By DONNA BALANCIA – Photographer Henry Diltz will be honored next week with a prestigious Lucie Award for his work in Rock Photography.
Diltz said he never expected to be honored for his career. After all, photography is something he just loves to do and that is reward enough.
“Being a photographer is a solo thing, the actual act of doing it, that is,” the 77-year-old Diltz said. “It’s not like being a opera singer or circus star or a rock star. You don’t get the applause. It’s something you do alone over the years.”
But as the photographer who has shot some of the most famous record albums of our era, the award is well-deserved. The Lucie Awards are given each year to exemplary photographers who make a mark in their respective fields.
“I’m aware that people have read my name,” Diltz said. “In the 1970s I noticed I did a few album covers and sold more than a million records, a million people read my name. Yes your name does get out there.”
Among some of his famous subjects are Crosby, Stills and Nash, Neil Young, Jackson Browne, Paul McCartney, Bruce Springsteen and many others. These days, Diltz continues to shoot but he has started to take stock in his images — and those of other photographers — as he is a curator and co-owner of Morrison Hotel Gallery located in New York, Los Angeles and Nashville.
“Around the turn of the century, Peter Blachley my partner at Morrison Hotel Gallery said, ‘You must have quite an archive.’ And I thought, ‘Archive – that sounds too professional. I don’t like the sound of that.’ But I do have a lot of cardboard boxes. People would ask, ‘Are you a professional photographer?’ I thought, no, I do it because I love it. But then, I thought, I have supported myself for more than 50 years, put kids through school on the money I’ve made, so I suppose I am a professional.”
Diltz said his career as a documentary photographer started during the down time musicians experience between gigs. He was playing in the band, Modern Folk Quartet in the 1960s when he picked up a camera and it stuck.
“In the ’60s and ’70s a lot of your life was hanging out,” Diltz said. “As a musician you’re hanging out. And musicians know how to hang out. You’re not doing anything productive, just passing time enjoying life. So as we were hanging out, I was taking their pictures incidentally. In doing that to all of my friends, it taught me to be a documentary photographer. I was only doing it because it was fun.
“I picked up the camera in March of 1966. During all that time, I was exploring life. I did something else equally good, and that was to write down things I’ve heard. I have stacks and stacks of notes, I don’t write the whole conversation, I’d just be like ‘Wow, that is so great what you just said.'”

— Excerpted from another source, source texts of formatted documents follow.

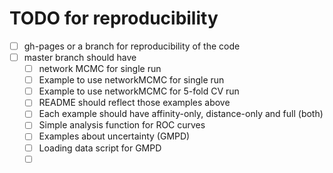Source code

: 


* TODO for reproducibility
  + [ ] gh-pages or a branch for reproducibility of the code
  + [ ] master branch should have
    + [ ] network MCMC for single run
    + [ ] Example to use networkMCMC for single run
    + [ ] Example to use networkMCMC for 5-fold CV run
    + [ ] README should reflect those examples above
    + [ ] Each example should have affinity-only, distance-only and full (both)
    + [ ] Simple analysis function for ROC curves
    + [ ] Examples about uncertainty (GMPD)
    + [ ] Loading data script for GMPD
    + [ ] 
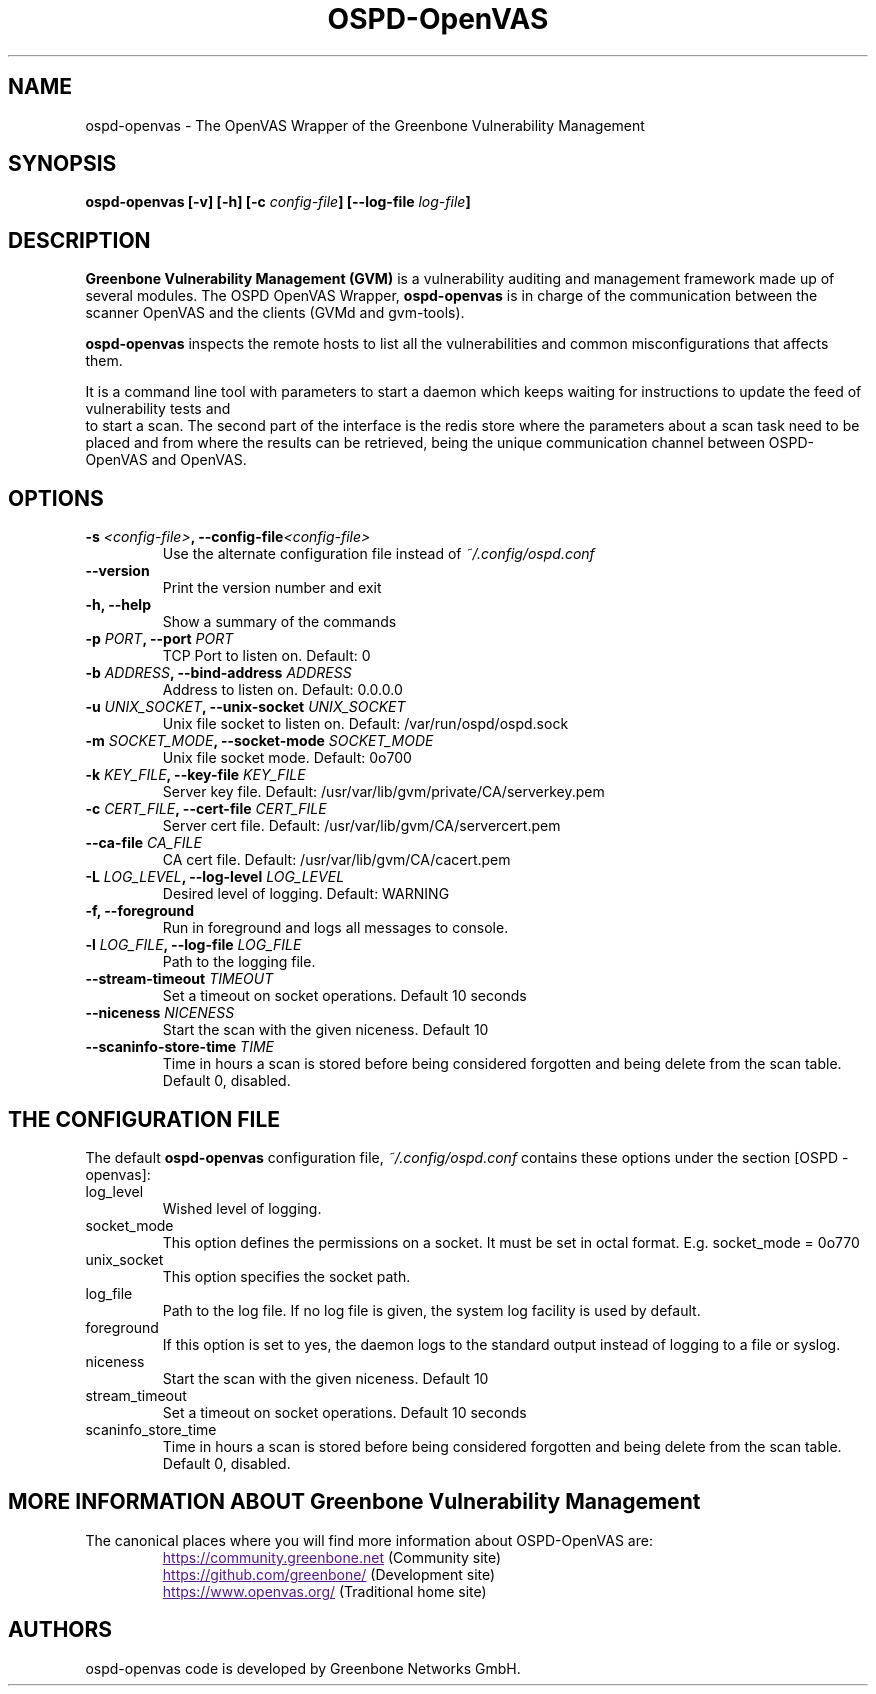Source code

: .TH OSPD-OpenVAS 8 "August 2019" "Greenbone Vulnerability Management" "User Manuals"
.SH NAME
ospd-openvas \- The OpenVAS Wrapper of the Greenbone Vulnerability Management
.SH SYNOPSIS
.BI "ospd-openvas [\|-v\|] [\|-h\|]  [\|-c " config-file\| "] [\|--log-file " log-file\| "]

.SH DESCRIPTION
.B Greenbone Vulnerability Management (GVM)
is a vulnerability auditing and management framework made up of several modules.
The OSPD OpenVAS Wrapper,
.BR ospd-openvas
is in charge of the communication between the scanner OpenVAS and the clients
(GVMd and gvm-tools).


.BR ospd-openvas
inspects the remote hosts to list all the vulnerabilities and common
misconfigurations that affects them.

It is a command line tool with parameters to start a daemon which keeps
waiting for instructions to update the feed of vulnerability tests and
 to start a scan.
The second part of the interface is the redis store where the parameters
about a scan task need to be placed and from where the results can be
retrieved, being the unique communication channel between OSPD-OpenVAS
and OpenVAS.

.SH OPTIONS
.TP
.BI "-s " <config-file> ", --config-file" <config-file>
Use the alternate configuration file instead of
.I ~/.config/ospd.conf

.TP
.B "--version"
Print the version number and exit

.TP
.B "-h, --help"
Show a summary of the commands

.TP
.BI "-p " PORT ", --port "PORT
TCP Port to listen on. Default: 0

.TP
.BI "-b " ADDRESS ", --bind-address "ADDRESS
Address to listen on. Default: 0.0.0.0

.TP
.BI "-u " UNIX_SOCKET ", --unix-socket "UNIX_SOCKET
Unix file socket to listen on. Default: /var/run/ospd/ospd.sock

.TP
.BI "-m " SOCKET_MODE ", --socket-mode "SOCKET_MODE
Unix file socket mode. Default: 0o700

.TP
.BI "-k " KEY_FILE ", --key-file "KEY_FILE
Server key file. Default:
/usr/var/lib/gvm/private/CA/serverkey.pem

.TP
.BI "-c " CERT_FILE ", --cert-file "CERT_FILE
Server cert file. Default:
/usr/var/lib/gvm/CA/servercert.pem

.TP
.BI "--ca-file "CA_FILE
CA cert file. Default: /usr/var/lib/gvm/CA/cacert.pem

.TP
.BI "-L " LOG_LEVEL ", --log-level "LOG_LEVEL
Desired level of logging. Default: WARNING

.TP
.BI "-f, --foreground"
Run in foreground and logs all messages to console.

.TP
.BI "-l " LOG_FILE ", --log-file "LOG_FILE
Path to the logging file.

.TP
.BI "--stream-timeout "TIMEOUT
Set a timeout on socket operations. Default 10 seconds

.TP
.BI "--niceness "NICENESS
Start the scan with the given niceness. Default 10

.TP
.BI "--scaninfo-store-time "TIME
Time in hours a scan is stored before being considered forgotten and being delete from
the scan table. Default 0, disabled.

.SH THE CONFIGURATION FILE

The default
.B ospd-openvas
configuration file,
.I ~/.config/ospd.conf
contains these options under the section [OSPD - openvas]:

.IP log_level
Wished level of logging.

.IP socket_mode
This option defines the permissions on a socket.
It must be set in octal format. E.g. socket_mode = 0o770

.IP unix_socket
This option specifies the socket path.

.IP log_file
Path to the log file. If no log file is given, the system log
facility is used by default.

.IP foreground
If this option is set to yes, the daemon logs to the standard output instead of logging
to a file or syslog.

.IP niceness
Start the scan with the given niceness. Default 10

.IP stream_timeout
Set a timeout on socket operations. Default 10 seconds

.IP scaninfo_store_time
Time in hours a scan is stored before being considered forgotten and being delete from
the scan table. Default 0, disabled.

.SH MORE INFORMATION ABOUT Greenbone Vulnerability Management

The canonical places where you will find more information
about OSPD-OpenVAS are:

.RS
.UR
https://community.greenbone.net
.UE
(Community site)
.br
.UR
https://github.com/greenbone/
.UE
(Development site)
.br
.UR
https://www.openvas.org/
.UE
(Traditional home site)
.RE

.SH AUTHORS

ospd-openvas code is developed by Greenbone Networks GmbH.
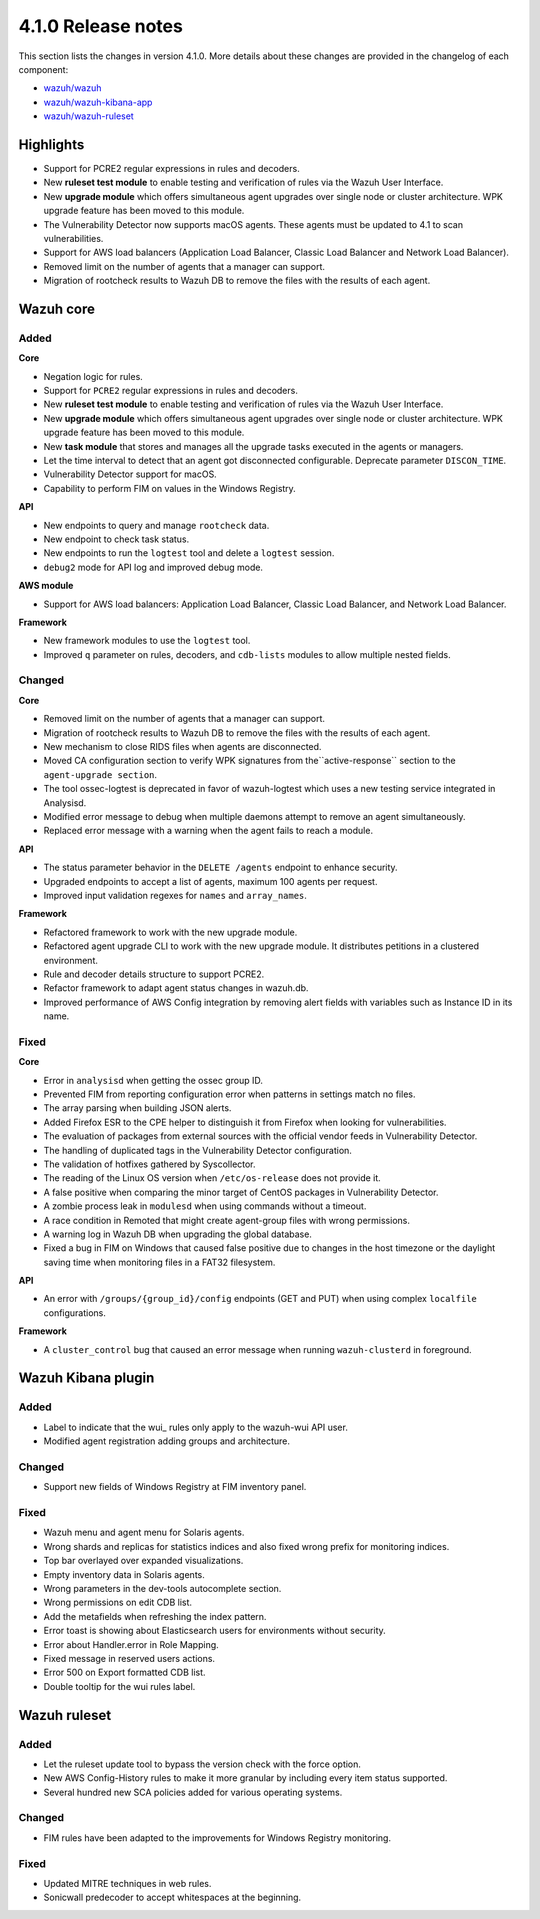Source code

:.. Copyright (C) 2020 Wazuh, Inc.

.. _release_4_1_0:

4.1.0 Release notes
===================

This section lists the changes in version 4.1.0. More details about these changes are provided in the changelog of each component:

- `wazuh/wazuh <https://github.com/wazuh/wazuh/blob/4.1/CHANGELOG.md>`_
- `wazuh/wazuh-kibana-app <https://github.com/wazuh/wazuh-kibana-app/blob/4.1-7.9/CHANGELOG.md>`_
- `wazuh/wazuh-ruleset <https://github.com/wazuh/wazuh-ruleset/blob/4.1/CHANGELOG.md>`_

Highlights
----------

- Support for PCRE2 regular expressions in rules and decoders. 
- New **ruleset test module** to enable testing and verification of rules via the Wazuh User Interface. 
- New **upgrade module** which offers simultaneous agent upgrades over single node or cluster architecture. WPK upgrade feature has been moved to this module. 
- The Vulnerability Detector now supports macOS agents. These agents must be updated to 4.1 to scan vulnerabilities.
- Support for AWS load balancers (Application Load Balancer, Classic Load Balancer and Network Load Balancer).
- Removed limit on the number of agents that a manager can support.
- Migration of rootcheck results to Wazuh DB to remove the files with the results of each agent. 

Wazuh core
----------

Added
^^^^^

**Core**

- Negation logic for rules.
- Support for ``PCRE2`` regular expressions in rules and decoders.
- New **ruleset test module** to enable testing and verification of rules via the Wazuh User Interface. 
- New **upgrade module** which offers simultaneous agent upgrades over single node or cluster architecture. WPK upgrade feature has been moved to this module. 
- New **task module** that stores and manages all the upgrade tasks executed in the agents or managers. 
- Let the time interval to detect that an agent got disconnected configurable. Deprecate parameter ``DISCON_TIME``.
- Vulnerability Detector support for macOS. 
- Capability to perform FIM on values in the Windows Registry.

**API**

- New endpoints to query and manage ``rootcheck`` data.
- New endpoint to check task status. 
- New endpoints to run the ``logtest`` tool and delete a ``logtest`` session.
- ``debug2`` mode for API log and improved debug mode.

**AWS module**

- Support for AWS load balancers: Application Load Balancer, Classic Load Balancer, and Network Load Balancer.

**Framework**

- New framework modules to use the ``logtest`` tool.
- Improved ``q`` parameter on rules, decoders, and ``cdb-lists`` modules to allow multiple nested fields.

Changed
^^^^^^^

**Core**

- Removed limit on the number of agents that a manager can support.
- Migration of rootcheck results to Wazuh DB to remove the files with the results of each agent.
- New mechanism to close RIDS files when agents are disconnected.
- Moved CA configuration section to verify WPK signatures from  the``active-response`` section to the ``agent-upgrade section``.
- The tool ossec-logtest is deprecated in favor of wazuh-logtest which uses a new testing service integrated in Analysisd.
- Modified error message to debug when multiple daemons attempt to remove an agent simultaneously.
- Replaced error message with a warning when the agent fails to reach a module. 


**API**

- The status parameter behavior in the ``DELETE /agents`` endpoint to enhance security.
- Upgraded endpoints to accept a list of agents, maximum 100 agents per request.
- Improved input validation regexes for ``names`` and ``array_names``.

**Framework**

- Refactored framework to work with the new upgrade module.
- Refactored agent upgrade CLI to work with the new upgrade module. It distributes petitions in a clustered environment.
- Rule and decoder details structure to support PCRE2.
- Refactor framework to adapt agent status changes in wazuh.db. 
- Improved performance of AWS Config integration by removing alert fields with variables such as Instance ID in its name.

Fixed
^^^^^

**Core**

- Error in ``analysisd`` when getting the ossec group ID.
- Prevented FIM from reporting configuration error when patterns in settings match no files.
- The array parsing when building JSON alerts.
- Added Firefox ESR to the CPE helper to distinguish it from Firefox when looking for vulnerabilities.
- The evaluation of packages from external sources with the official vendor feeds in Vulnerability Detector.
- The handling of duplicated tags in the Vulnerability Detector configuration.
- The validation of hotfixes gathered by Syscollector.
- The reading of the Linux OS version when ``/etc/os-release`` does not provide it.
- A false positive when comparing the minor target of CentOS packages in Vulnerability Detector.
- A zombie process leak in ``modulesd`` when using commands without a timeout.
- A race condition in Remoted that might create agent-group files with wrong permissions.
- A warning log in Wazuh DB when upgrading the global database.
- Fixed a bug in FIM on Windows that caused false positive due to changes in the host timezone or the daylight saving time when monitoring files in a FAT32 filesystem.


**API**

- An error with ``/groups/{group_id}/config`` endpoints (GET and PUT) when using complex ``localfile`` configurations.

**Framework**

- A ``cluster_control`` bug that caused an error message when running ``wazuh-clusterd`` in foreground.


Wazuh Kibana plugin
-------------------

Added
^^^^^
- Label to indicate that the wui_ rules only apply to the wazuh-wui API user. 
- Modified agent registration adding groups and architecture. 


Changed
^^^^^^^
- Support new fields of Windows Registry at FIM inventory panel.

Fixed
^^^^^
- Wazuh menu and agent menu for Solaris agents.
- Wrong shards and replicas for statistics indices and also fixed wrong prefix for monitoring indices.
- Top bar overlayed over expanded visualizations. 
- Empty inventory data in Solaris agents.
- Wrong parameters in the dev-tools autocomplete section.
- Wrong permissions on edit CDB list.
- Add the metafields when refreshing the index pattern.
- Error toast is showing about Elasticsearch users for environments without security.
- Error about Handler.error in Role Mapping.
- Fixed message in reserved users actions.
- Error 500 on Export formatted CDB list.
- Double tooltip for the wui rules label.  

Wazuh ruleset
-------------

Added
^^^^^
- Let the ruleset update tool to bypass the version check with the force option.
- New AWS Config-History rules to make it more granular by including every item status supported.
- Several hundred new SCA policies added for various operating systems.

Changed
^^^^^^^
- FIM rules have been adapted to the improvements for Windows Registry monitoring.

Fixed
^^^^^
- Updated MITRE techniques in web rules.
- Sonicwall predecoder to accept whitespaces at the beginning.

Diltz was the official photographer for Woodstock, the Monterey and Miami Music Festivals and was the photographer to document the burgeoning music scene in Laurel Canyon in the 1960s. He left Laurel Canyon when he got married, had kids and moved to the valley.
As for how he manages his inventory of life, he has tried to stay current with the most modern technology.
“I always used color slides, for those there were no negatives. Say you work for a record company they want all those. With digital you can keep some also. I have a ’32-trillabyte’ external hard drive.”
His conversation is just as creative as his photography process, which legend has it is a fluid experience as simple as pulling the car over on the side of the road when inspiration strikes.
With the well-known Crosby Stills and Nash couch shoot, the group and Diltz were driving around waiting for inspiration to hit, when they found the white frame house with a couch in the front. They set up shop and took some photos. They realized the musicians were not in the right order and went back shortly after the shoot to simply re-arrange the guys on the couch. The house was razed and the couch was gone.
Life is not as glamorous as it appears for music photographers today as they deal with more and more issues of control, Diltz said.
“Unfortunately, unscrupulous people could make a poster out of the image and the group has no control,” Diltz said. “As for limiting photographers to shooting the first three songs of a set, I’m not so sure why they have to do that. Maybe they want to look good or they don’t want the photographer to make a poster and make money. That’s why they started saying ‘sign this contract.’
“But as a photographer I hate that,” Diltz said. “And I did go along and have those concerns for the first 30 or 40 years of my career. Now as a gallery owner I understand the pictures we sell are not usually taken on stage. It’s the backstage pictures that are interesting, a publisher said to me, ‘I want to see Neil Young in socks and underwear.'”
The art of the rock photograph is to capture “the seeing and the hearing,” Diltz said. “Music is the soundtrack to our life. We all have songs to bring us back to memories. As soon as you hear a song you remember. We also have eyes to see, if we’re not there at the concert another way to see the show is in magazines.
“Photography is an adjunct to hearing the music, if you can’t go to a show, you can appreciate through the photos,” Diltz said.
As for those starting out, Diltz said, “Just photograph everything you can. Take pictures of your family, take pictures of the cat, take pictures of your friends who play in bands. I photographed my friends in bands so that on the weekend we could have a slide show. I took photos because I wanted to entertain my friends with a slide show on the weekend.”